HMO conversion application 26/01848/FUL at 27 Bridlington Road N9 is pending decision. We look at the funding routes for this £445,000 GDV Enfield scheme.

Share

Enfield Development Finance: 1 Unit Residential Scheme at 27 Bridlington Road London N9 7RJ Enters the Pipeline

A new residential application has landed on our Enfield watchlist. Application 26/01848/FUL at 27 Bridlington Road, London N9 7RJ is currently pending decision, according to the London Borough of Enfield planning register (Idox). The application was received on 06/05/2026, per the same Idox record, so it is now roughly two months into the determination process.

The proposal, as described on the London Borough of Enfield planning register (Idox), is a change of use from Use Class C3 (dwelling house) to a Class Sui Generis (HMO - house in multiple occupation) and single storey rear extension involving demolition of the existing extension, rear dormer, front rooflights, with associated amenity, cycle and refuse storage. The register lists 1 unit proposed and classifies the scheme as residential use. Construction Capital estimates a gross development value of £445,000 for the property, an estimate we have derived from the details held on the London Borough of Enfield planning register (Idox).

Schemes at this scale rarely make headlines, but they are the workhorses of the N9 pipeline. Edmonton and the wider borough continue to see steady conversion and intensification activity, and HMO conversions with rear extensions and dormers are among the most common formats crossing our desk. Sponsors researching comparable activity in the borough can review our Enfield development finance coverage, where we track local schemes and funding conditions.
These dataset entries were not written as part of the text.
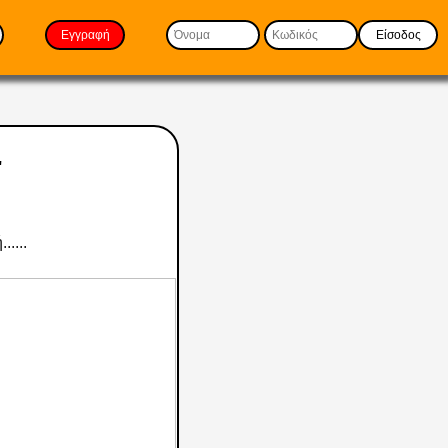
Εγγραφή
Είσοδος
"
....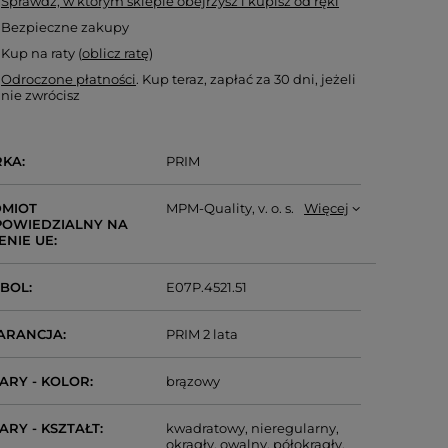
Sprawdź, w którym sklepie obejrzysz i kupisz od ręki
Bezpieczne zakupy
Kup na raty (
oblicz ratę
)
Odroczone płatności
. Kup teraz, zapłać za 30 dni, jeżeli
nie zwrócisz
RKA
PRIM
MIOT
MPM-Quality, v. o. s.
Więcej
OWIEDZIALNY NA
ENIE UE
MBOL
E07P.4521.51
ARANCJA
PRIM 2 lata
ARY - KOLOR
brązowy
ARY - KSZTAŁT
kwadratowy
nieregularny
okrągły
owalny
półokrągły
On the finance side, a C3 to Sui Generis HMO conversion with structural works sits squarely in refurbishment bridging territory. The demolition of the existing extension, the new single storey rear extension and the rear dormer push this beyond a light refurb, so bridging specialists and specialist commercial lenders would typically price it as a medium to heavy refurbishment. Facilities in this bracket commonly fund a portion of the purchase or existing value plus a high percentage of works costs, drawn in arrears against monitored progress. Challenger banks may also consider the exit side once the HMO is tenanted and producing income.

The exit is where this scheme gets interesting. At an estimated £445,000 GDV, a completed and let HMO can refinance onto a specialist HMO investment mortgage, repaying the bridge and releasing capital. The alternative is a straight sale, though most sponsors we work with on HMO conversions in Greater London hold for income.

Our read as brokers: the sponsor should line up three things before the decision notice arrives. First, a works schedule and fixed-cost build contract, since lenders will want a monitoring surveyor to sign off drawdowns. Second, evidence of HMO demand and achievable room rates in N9 to support the exit valuation. Third, early terms on both the bridge and the refinance, arranged in parallel, so the day-one facility is sized with the exit debt in mind. With the application pending decision on the London Borough of Enfield planning register (Idox), there is a sensible window now to get credit-ready before consent lands.